Exercise objective
Return every line of the data below that contains the word "tasting", matching uppercase and lowercase letters exactly.

Records shown
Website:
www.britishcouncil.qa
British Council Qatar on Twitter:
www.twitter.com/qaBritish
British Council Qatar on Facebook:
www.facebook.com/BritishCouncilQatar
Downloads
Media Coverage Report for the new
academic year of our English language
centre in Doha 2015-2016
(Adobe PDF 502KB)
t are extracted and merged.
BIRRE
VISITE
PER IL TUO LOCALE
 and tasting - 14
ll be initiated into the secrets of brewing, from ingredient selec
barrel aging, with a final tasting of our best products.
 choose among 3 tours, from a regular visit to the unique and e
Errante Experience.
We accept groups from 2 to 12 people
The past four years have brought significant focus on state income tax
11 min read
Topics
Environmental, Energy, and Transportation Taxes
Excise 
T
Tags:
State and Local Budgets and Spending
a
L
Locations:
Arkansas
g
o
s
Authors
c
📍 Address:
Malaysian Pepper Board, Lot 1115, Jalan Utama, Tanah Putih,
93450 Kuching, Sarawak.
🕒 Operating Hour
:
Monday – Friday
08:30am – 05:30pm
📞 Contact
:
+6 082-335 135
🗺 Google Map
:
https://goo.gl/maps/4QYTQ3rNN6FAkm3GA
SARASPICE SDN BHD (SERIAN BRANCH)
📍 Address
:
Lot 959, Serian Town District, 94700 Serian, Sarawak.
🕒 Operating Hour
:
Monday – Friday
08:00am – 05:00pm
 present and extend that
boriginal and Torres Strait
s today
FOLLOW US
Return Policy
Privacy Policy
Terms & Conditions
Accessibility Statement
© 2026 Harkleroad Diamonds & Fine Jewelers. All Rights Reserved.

Worked solution
 and tasting - 14
barrel aging, with a final tasting of our best products.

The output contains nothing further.